**What you are asked to do**
Extract the lines that carry the string "pixels" from the listing.

**Available records**

________________

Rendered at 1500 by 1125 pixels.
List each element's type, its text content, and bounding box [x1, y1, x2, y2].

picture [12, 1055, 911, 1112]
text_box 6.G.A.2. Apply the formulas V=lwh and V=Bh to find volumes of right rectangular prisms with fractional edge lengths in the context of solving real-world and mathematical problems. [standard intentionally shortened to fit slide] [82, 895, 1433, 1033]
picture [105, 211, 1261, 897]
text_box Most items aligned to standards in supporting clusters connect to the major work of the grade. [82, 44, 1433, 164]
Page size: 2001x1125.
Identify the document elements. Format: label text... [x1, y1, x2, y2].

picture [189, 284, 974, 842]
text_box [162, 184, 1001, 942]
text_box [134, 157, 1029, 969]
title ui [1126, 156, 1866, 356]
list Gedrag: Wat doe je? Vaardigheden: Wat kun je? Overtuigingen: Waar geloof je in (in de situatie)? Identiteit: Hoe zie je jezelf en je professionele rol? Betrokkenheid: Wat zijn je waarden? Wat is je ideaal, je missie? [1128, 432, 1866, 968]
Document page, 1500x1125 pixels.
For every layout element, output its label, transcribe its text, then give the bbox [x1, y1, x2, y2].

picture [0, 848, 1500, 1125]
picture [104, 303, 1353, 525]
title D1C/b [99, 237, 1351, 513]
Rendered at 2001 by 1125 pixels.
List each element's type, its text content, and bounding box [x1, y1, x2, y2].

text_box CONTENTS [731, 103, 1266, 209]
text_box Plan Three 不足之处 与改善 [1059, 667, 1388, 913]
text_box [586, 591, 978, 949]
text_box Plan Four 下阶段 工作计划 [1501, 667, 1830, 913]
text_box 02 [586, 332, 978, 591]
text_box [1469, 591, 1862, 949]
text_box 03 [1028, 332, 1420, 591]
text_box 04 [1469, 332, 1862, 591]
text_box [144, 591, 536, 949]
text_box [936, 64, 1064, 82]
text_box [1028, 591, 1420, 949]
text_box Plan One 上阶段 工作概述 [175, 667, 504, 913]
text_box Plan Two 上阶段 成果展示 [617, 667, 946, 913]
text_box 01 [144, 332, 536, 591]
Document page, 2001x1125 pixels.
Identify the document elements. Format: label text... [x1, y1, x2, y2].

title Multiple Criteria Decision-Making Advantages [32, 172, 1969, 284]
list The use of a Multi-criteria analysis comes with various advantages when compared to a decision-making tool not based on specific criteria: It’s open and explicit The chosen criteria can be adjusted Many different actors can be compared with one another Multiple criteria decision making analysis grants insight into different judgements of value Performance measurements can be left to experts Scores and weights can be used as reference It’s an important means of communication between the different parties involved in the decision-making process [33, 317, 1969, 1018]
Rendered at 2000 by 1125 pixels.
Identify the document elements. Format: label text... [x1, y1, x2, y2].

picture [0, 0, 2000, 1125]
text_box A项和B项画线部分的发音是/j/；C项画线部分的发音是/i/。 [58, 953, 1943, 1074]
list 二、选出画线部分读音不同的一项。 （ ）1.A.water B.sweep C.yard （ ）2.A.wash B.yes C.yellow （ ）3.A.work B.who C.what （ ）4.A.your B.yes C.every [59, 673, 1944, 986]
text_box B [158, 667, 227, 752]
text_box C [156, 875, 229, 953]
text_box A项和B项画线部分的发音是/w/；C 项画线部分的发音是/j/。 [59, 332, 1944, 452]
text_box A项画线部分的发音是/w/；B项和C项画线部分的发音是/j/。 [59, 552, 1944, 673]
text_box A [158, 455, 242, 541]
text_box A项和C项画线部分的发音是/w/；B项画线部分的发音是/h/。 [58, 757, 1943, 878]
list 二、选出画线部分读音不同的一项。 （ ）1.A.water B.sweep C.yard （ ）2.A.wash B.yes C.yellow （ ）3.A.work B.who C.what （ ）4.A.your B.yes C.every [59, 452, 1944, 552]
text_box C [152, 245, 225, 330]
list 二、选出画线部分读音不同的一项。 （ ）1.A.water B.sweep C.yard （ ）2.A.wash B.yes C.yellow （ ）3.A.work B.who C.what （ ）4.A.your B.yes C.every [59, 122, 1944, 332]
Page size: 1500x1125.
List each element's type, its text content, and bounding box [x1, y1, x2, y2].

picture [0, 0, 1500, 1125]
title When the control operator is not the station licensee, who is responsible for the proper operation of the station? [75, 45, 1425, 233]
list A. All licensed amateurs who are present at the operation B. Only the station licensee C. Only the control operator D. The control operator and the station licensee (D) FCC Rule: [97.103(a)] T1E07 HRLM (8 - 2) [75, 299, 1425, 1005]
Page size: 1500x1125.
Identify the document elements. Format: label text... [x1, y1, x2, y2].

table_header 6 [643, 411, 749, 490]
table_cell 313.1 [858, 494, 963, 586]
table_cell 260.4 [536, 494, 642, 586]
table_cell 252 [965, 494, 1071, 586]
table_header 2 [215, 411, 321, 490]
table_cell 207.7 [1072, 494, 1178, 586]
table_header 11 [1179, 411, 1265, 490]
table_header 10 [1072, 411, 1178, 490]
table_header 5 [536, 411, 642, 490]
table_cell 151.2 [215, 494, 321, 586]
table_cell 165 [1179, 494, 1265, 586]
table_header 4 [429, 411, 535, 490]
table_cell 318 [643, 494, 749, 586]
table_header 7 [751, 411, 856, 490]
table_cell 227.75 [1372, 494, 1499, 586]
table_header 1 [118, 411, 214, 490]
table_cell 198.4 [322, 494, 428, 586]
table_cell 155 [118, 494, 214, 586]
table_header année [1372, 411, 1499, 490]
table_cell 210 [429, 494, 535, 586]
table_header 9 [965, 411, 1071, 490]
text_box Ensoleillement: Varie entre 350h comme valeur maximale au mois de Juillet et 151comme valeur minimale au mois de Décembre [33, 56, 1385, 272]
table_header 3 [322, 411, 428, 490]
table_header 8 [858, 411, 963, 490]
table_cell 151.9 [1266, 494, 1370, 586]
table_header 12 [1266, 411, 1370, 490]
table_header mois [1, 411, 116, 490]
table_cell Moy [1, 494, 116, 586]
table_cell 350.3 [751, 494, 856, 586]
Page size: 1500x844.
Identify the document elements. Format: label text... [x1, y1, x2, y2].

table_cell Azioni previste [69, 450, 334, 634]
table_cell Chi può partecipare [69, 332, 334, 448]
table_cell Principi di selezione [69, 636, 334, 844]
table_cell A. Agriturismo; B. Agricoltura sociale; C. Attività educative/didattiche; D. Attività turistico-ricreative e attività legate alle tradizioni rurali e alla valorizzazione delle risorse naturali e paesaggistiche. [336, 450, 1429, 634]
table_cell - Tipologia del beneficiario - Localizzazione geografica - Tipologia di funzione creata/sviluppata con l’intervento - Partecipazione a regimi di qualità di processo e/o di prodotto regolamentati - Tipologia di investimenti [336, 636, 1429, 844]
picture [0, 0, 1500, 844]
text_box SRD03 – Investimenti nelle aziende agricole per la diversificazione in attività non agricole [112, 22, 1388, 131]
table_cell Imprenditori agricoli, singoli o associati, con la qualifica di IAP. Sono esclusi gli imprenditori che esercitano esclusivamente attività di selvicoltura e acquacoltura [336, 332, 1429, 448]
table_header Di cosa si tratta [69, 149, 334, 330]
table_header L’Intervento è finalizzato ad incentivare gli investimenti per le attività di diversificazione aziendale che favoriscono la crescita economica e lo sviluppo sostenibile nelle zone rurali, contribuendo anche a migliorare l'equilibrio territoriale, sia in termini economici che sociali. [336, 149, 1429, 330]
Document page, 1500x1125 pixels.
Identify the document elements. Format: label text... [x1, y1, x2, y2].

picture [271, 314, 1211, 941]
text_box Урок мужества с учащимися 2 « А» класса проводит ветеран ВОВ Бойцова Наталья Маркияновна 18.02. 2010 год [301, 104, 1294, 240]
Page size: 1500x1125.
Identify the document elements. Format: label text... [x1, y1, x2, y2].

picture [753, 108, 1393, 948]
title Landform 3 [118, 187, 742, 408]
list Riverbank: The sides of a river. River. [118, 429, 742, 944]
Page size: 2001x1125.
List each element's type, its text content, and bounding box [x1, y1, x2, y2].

________________

**Your solution**
Rendered at 1500 by 1125 pixels.
Document page, 1500x1125 pixels.
Rendered at 2001 by 1125 pixels.
Document page, 2001x1125 pixels.
Rendered at 2000 by 1125 pixels.
Document page, 1500x1125 pixels.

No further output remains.